The highest amount of money requested was over $3,000 on average.

Australian money and a crowd of people walking.
Aussies have been asking friends and family for money to help them get by. (Source: Getty)

Aussies have turned to their friends and family for money to afford even the most basic of expenses, according to new research.

A Finder survey of 1,085 revealed one in three Australians – equivalent to 6 million people – have leaned on family and friends for financial support in the past 12 months.

Shockingly, the top three expenses Aussies sought financial help for were groceries (16 per cent), rent (9 per cent) and petrol (7 per cent). Medical costs (5 per cent) and school fees (5 per cent) were next on the list.


Of those who asked for financial help, 44 per cent called on their parents, while just over 37 per cent leaned on friends.

It wasn’t just older Australians giving to the young – almost one in 10 got financial support from their kids.

Finder money expert Sarah Megginson said asking friends and family for financial support can be difficult but necessary to get through difficult financial times.

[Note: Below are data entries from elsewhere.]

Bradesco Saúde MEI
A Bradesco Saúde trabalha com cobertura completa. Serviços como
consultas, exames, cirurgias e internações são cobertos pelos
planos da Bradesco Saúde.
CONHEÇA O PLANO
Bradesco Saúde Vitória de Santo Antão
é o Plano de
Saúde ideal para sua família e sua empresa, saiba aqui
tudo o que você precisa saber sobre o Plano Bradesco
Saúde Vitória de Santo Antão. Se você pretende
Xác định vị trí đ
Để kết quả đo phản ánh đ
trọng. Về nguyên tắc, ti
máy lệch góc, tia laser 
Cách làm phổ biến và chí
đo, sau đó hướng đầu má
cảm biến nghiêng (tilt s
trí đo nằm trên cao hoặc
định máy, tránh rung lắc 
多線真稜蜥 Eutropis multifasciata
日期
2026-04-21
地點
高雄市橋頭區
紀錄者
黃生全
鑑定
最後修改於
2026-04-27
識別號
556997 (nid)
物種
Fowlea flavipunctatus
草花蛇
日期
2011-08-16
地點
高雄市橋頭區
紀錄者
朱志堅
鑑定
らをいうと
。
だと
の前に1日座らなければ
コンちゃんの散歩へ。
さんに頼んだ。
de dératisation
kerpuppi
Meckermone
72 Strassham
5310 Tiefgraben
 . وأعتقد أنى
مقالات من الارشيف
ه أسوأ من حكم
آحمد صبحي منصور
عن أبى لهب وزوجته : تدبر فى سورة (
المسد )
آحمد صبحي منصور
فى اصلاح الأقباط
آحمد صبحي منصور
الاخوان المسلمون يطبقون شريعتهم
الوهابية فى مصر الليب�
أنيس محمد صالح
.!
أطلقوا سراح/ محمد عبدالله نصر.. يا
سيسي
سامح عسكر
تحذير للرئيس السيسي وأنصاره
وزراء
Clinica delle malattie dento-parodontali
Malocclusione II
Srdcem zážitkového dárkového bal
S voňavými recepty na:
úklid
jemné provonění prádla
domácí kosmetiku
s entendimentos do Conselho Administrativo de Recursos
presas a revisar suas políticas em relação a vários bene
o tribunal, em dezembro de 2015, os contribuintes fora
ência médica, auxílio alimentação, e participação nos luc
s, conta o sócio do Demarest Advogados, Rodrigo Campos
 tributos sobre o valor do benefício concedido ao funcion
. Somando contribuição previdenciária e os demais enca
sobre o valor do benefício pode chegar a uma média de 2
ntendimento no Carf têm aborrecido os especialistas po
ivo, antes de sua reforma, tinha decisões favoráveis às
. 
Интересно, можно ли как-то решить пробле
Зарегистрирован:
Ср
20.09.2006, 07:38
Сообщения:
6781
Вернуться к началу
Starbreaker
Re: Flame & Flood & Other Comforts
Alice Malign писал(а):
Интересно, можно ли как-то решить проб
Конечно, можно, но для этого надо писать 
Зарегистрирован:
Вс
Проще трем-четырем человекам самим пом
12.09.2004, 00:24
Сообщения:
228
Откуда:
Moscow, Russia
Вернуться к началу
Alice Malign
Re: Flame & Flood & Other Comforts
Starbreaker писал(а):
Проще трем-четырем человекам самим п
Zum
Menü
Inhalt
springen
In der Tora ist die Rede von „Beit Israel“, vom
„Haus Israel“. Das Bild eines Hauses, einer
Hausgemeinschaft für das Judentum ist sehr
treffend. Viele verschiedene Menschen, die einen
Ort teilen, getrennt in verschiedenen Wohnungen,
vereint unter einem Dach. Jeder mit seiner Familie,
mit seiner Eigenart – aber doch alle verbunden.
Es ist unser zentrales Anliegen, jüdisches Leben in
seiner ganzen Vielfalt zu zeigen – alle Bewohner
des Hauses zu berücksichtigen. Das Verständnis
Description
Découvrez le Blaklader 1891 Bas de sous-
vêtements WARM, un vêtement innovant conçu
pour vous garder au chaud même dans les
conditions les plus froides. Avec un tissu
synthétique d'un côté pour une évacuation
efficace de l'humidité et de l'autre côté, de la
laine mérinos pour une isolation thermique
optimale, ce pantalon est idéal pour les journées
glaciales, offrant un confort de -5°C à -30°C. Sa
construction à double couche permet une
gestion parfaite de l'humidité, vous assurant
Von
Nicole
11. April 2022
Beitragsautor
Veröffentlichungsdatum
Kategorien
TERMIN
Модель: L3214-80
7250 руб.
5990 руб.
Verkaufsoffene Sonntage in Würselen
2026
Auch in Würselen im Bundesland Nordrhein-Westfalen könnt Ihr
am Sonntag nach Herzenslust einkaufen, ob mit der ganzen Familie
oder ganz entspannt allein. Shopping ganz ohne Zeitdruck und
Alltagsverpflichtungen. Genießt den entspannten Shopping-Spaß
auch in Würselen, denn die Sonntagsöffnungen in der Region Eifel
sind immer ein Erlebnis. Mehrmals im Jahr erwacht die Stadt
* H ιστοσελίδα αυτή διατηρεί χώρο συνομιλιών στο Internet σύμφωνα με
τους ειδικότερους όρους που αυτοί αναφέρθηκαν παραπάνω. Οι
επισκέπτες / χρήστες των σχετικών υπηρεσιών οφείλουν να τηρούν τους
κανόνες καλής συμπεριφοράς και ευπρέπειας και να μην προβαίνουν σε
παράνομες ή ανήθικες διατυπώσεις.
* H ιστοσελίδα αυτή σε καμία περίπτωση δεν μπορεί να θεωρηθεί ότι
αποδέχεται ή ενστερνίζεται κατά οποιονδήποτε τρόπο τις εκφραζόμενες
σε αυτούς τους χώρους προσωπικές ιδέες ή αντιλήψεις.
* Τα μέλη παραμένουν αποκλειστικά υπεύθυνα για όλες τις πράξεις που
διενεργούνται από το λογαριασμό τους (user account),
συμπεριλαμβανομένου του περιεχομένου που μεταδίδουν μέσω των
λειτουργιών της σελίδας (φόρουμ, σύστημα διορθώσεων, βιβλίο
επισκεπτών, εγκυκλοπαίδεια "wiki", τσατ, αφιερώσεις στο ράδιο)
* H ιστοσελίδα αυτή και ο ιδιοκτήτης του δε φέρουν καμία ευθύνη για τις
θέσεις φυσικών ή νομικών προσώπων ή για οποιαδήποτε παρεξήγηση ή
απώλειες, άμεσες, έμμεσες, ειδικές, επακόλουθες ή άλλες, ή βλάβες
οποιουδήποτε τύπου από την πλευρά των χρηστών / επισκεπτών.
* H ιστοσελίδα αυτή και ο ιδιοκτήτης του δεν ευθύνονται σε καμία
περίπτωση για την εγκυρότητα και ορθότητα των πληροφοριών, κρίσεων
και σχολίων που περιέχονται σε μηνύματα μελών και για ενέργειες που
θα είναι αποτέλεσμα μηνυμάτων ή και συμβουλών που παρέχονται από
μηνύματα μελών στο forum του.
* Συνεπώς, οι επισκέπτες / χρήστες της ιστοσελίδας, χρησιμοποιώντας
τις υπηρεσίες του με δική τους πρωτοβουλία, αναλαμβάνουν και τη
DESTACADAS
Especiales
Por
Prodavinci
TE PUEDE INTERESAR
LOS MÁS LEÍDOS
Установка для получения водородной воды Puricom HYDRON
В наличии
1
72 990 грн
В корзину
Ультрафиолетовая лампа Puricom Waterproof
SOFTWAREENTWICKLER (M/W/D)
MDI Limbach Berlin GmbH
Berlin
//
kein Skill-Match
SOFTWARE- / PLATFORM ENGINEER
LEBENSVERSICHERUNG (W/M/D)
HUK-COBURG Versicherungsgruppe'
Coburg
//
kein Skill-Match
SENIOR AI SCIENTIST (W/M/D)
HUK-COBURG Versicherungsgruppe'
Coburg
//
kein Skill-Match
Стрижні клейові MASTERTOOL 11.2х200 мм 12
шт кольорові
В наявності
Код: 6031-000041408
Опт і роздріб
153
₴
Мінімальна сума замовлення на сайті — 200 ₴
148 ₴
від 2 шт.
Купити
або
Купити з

“Help starts with being honest with yourself about the truth of your financial situation. The first step is to get your head out of the sand and understand all the expenses going out versus the income you earn,” Megginson said.

“Showing your friends or family that you have done the sums to manage your expenses after their help, will make it easier for them to feel like they aren’t wasting their money.”

The highest amount of money requested was for mortgage payments, with those needing help seeking an average of $3,089.

This was followed closely by those seeking money to cover school fees who asked for an average of $2,897.

Megginson said to get out of financial hardship, you need to clearly understand where your money is going, so that borrowing from friends and family happens in context of the bigger picture – rather than a quick fix.

“Make a budget that lists all of your income and expenses, including bills, groceries, and discretionary spending,” she said.

Gen Z was in need of the most help from friends and family (59 per cent), compared to gen X (19 per cent) and baby boomers (5 per cent).

Megginson said shopping around and paying less for things like car insurance and your phone plan, is another way you can get back on the financial front foot.

“Getting out of financial hardship and changing your spending and saving habits takes time, so be patient and stay committed to your plan,” Megginson said.

“If you're really struggling, contact the national debt helpline on 1800 007 007.”